Music Therapy – How Does It Benefit Patients?Published on: 29 October 2020
This week I watched an inspiring presentation about the potential benefits of music therapy for people, who have been affected by brain injury or neurological disease.
The presentation was by an organisation called Chroma. Chroma provides music therapy services for patients with neurological and spinal cord injuries across the UK. I was particularly interested to learn about “neurologic music therapy” and how music can be used to help injured patients with their rehabilitation. This therapy can be used for people who have cognitive, sensory, and motor function deficits related to neurologic disease.
I studied neuroscience alongside law at university and have always been particularly interested by anything “brain related”. It was a (very) long time ago and inevitably science has come on leaps and bounds since then, but I remember learning about the concept of “neuroplasticity” and the idea that the human brain is able to change and adapt throughout its lifetime. Music therapy, as I understand it, can be used to encourage and promote this plasticity in the brain.

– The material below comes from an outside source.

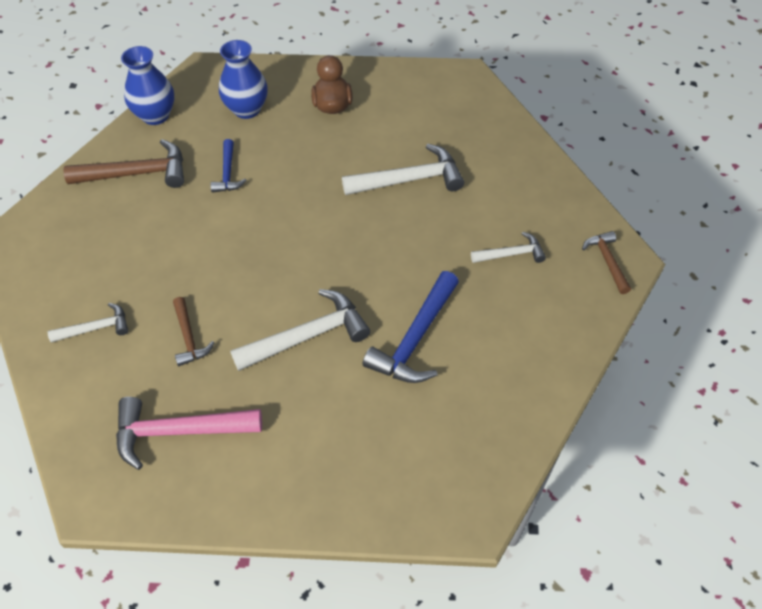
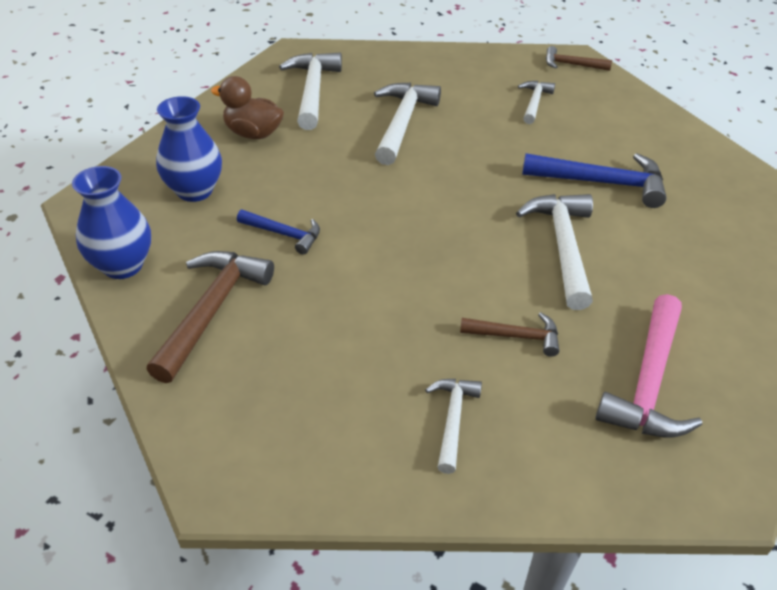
camera: 65 degrees left, 10 degrees down
(414, 110) = (312, 91): none -> white hammer
(415, 339) = (602, 183): blue hammer -> blue hammer turned 45 degrees counterclockwise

Brain or neurological injury can damage or disrupt neural networks in the brain, causing significant impairment. Plasticity involves the creation of new neural pathways and rehabilitation can be designed to promote this activity, which plays a part in helping people overcome impairments due to brain injury.
So How Does Music Therapy Help?
Listening to music involves several areas of the brain, as does learning to play an instrument. These activities may help to strengthen connections between neural networks in the brain and improve the brain’s ability to adapt to changes in the environment.
For example, if a patient is working on improving their gait, they can be encouraged to move to a particular rhythm. This has been shown to improve walking speed and distance in patients with Parkinson’s disease. Benefits have also been seen in stroke patients. I am sure that most people will be able to relate to the impulse to move in sync to a beat, even those non-dancers!
In addition, the enjoyment of listening to music, or playing an instrument, may also have an effect. This can release dopamine (a “feel good” neurotransmitter), which can have a positive effect on neural connections in the brain. It also plays an important part in learning and the brain’s motivation/reward systems. All key in forming and strengthening neural connections.
Brain and neurological injuries can have such a devastating impact on someone’s life and it is incredible to think that music could make such a functional difference here. It has certainly renewed my appreciation for music in general, although perhaps not for all genres!